Before-and-after object states:
....................

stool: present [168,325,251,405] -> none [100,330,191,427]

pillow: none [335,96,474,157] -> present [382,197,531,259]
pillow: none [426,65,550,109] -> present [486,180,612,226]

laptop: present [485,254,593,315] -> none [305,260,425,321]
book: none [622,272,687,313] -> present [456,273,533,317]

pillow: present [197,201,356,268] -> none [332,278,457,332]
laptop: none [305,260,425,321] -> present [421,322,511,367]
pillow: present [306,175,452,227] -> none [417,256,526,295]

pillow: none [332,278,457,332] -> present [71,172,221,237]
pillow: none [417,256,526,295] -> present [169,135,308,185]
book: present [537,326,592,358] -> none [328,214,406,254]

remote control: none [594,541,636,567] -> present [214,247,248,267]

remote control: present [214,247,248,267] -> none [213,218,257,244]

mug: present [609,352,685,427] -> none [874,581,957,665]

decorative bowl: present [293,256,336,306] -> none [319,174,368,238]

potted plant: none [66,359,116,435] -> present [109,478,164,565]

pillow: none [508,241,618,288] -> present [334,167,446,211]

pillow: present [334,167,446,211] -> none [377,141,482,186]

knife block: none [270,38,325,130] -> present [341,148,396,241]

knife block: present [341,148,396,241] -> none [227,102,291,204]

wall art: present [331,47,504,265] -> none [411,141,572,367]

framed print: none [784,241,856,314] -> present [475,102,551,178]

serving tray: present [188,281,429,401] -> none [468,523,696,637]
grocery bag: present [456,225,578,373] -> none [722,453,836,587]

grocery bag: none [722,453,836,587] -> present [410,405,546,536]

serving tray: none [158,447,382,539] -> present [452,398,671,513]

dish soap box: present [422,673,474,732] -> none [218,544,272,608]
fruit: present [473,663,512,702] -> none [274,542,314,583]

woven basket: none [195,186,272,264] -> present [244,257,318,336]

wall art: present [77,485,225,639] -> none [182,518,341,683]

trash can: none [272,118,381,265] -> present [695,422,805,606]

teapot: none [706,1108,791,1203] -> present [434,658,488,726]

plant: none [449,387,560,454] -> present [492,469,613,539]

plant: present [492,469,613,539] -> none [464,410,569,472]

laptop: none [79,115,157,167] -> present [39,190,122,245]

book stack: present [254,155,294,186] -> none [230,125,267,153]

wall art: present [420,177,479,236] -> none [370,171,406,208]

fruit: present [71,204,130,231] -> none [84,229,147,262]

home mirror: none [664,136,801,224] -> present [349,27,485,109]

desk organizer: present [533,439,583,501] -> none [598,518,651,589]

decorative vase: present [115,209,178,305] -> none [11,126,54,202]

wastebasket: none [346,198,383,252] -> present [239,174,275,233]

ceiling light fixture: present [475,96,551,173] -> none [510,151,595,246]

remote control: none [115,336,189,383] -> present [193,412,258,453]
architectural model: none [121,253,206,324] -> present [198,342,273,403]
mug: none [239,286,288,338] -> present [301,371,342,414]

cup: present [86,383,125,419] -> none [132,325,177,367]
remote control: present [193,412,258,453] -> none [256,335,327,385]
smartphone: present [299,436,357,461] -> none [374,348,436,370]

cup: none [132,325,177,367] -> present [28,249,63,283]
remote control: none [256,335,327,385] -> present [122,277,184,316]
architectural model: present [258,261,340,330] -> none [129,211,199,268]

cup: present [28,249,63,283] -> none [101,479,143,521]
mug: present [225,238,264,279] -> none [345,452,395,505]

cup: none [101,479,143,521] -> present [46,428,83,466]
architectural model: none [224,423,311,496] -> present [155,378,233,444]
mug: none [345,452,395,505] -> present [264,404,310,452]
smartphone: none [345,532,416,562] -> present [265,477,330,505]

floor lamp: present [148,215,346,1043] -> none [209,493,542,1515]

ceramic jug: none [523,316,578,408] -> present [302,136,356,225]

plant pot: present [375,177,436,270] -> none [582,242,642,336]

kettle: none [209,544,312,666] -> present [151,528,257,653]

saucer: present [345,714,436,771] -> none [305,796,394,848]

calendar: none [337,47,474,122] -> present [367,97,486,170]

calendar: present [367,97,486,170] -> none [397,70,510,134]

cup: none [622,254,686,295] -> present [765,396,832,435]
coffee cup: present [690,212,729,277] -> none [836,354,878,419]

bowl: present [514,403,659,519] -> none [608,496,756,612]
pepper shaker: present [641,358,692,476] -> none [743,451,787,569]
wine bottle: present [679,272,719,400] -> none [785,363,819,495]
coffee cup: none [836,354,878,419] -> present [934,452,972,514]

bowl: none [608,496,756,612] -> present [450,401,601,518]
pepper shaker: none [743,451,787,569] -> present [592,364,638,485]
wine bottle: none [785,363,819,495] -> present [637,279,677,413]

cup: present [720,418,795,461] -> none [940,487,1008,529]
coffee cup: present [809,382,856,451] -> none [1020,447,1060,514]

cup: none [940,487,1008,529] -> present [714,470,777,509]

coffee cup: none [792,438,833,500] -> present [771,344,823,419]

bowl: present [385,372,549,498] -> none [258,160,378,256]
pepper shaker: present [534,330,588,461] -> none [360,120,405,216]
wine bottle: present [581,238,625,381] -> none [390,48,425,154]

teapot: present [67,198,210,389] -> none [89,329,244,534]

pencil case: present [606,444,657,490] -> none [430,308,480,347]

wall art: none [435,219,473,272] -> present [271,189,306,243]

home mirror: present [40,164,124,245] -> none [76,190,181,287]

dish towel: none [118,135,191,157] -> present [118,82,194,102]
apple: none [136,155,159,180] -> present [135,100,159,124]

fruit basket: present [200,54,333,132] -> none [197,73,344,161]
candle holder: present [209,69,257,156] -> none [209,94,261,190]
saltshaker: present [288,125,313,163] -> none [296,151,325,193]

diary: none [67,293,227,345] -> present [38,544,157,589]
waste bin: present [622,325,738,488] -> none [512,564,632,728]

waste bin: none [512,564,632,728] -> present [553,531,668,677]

....................

- _WORK ORDER_
From the records above, give again exactly the lines running from the line with "dish towel: none" to the line with "diary: none [67,293,227,345]", inclusive.

- _WRITTEN REPLY_
dish towel: none [118,135,191,157] -> present [118,82,194,102]
apple: none [136,155,159,180] -> present [135,100,159,124]

fruit basket: present [200,54,333,132] -> none [197,73,344,161]
candle holder: present [209,69,257,156] -> none [209,94,261,190]
saltshaker: present [288,125,313,163] -> none [296,151,325,193]

diary: none [67,293,227,345] -> present [38,544,157,589]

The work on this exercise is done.